Grr! <rant>

Don Flynn djf2@danu.ili.net
Thu, 22 Feb 2001 19:19:46 -0500 (EST)


On Thu, 22 Feb 2001, Adam McDougall wrote:

> For FreeBSD, the only plans I have heard about are souping up ffs (ufs) to
> be fsck-less and be more safe during sudden power loss, as well as
> supporting snapshots and maybe some other neat stuff.  I'm pretty syre

     Doesn't being 'fsck-less' and 'more safe during sudden power loss' 
sound like the goal of a journalling FS to you? 0-)  From what I'm given
to understand that was the point behind soft updates, to provide an
alternative to a JFS.  Kinda like the perl motto 'more than one way to do
it' or something. 

> NetBSD has a semi-functional LFS (Logging File System) but I haven't
> looked to see if its production quality yet.  I think we probably wont see

     Actually, LFS was defined as part of 4.4 BSD or at least was given
its very own chapter in 'The Design and Implementation of the 4.4BSD
Operating System'.  I can't remember the publish date on that book and its
not in front of me now, but I think what happened with LFS was that they
ran into a really pernicious problem and development halted on it.  NetBSD
recently started development on it again in an attempt to solve those
problems.  Everything I've seen labels LFS as 'EXPERIMENTAL', so I
wouldn't put it into production. I took a quick jaunt through some of my
BSD systems and noticed that the latest OpenBSD still has the kernel
option for LFS, its absent in FreeBSD and appears to be missing in BSD/OS
as well.  Now, I know LFS has been in BSD/OS before and my version is
lagging a bit behind the latest release, so if I see it reappear when I
upgrade I guess that's a good indication of what direction they're taking.

> up.  I believe someone named Terry Lambert has ported JFS to FreeBSD
> and/or FreeBSD to something that uses JFS (cant remember which) but he is
> disenchanted by people's reluctance to accept code officially into
> products just based on their technical accomplishments.  Unfortunately
> some code gets rejected due to bad coding style and sometimes bad author
> attitude instead of cleaned up :/

     That will probably be the sticking point with most of the *BSDs -
something political.
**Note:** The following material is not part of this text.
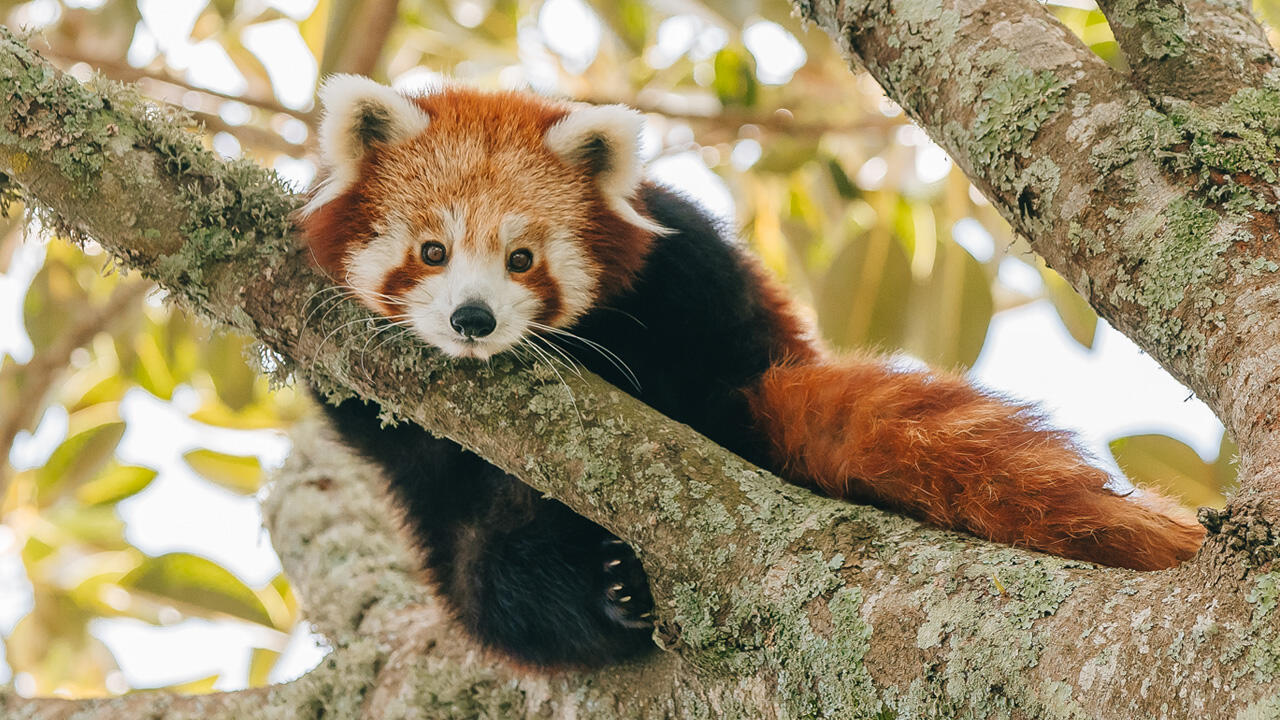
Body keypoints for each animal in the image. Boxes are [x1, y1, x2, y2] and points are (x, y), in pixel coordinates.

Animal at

A couple of the project's charters prohibit them from
including any software in their 'core' if its liscense is more restrictive
than the BSD liscense.  I can't recall, but are XFS and JFS released under
GPL?  Of course, BSD/OS wouldn't necessarily be inhibited by GPL
liscensing issues.

--
"Is that sound you're hearing the trumpeting of St. Peter's angels
 or the screams of Memnoch's tortured souls?"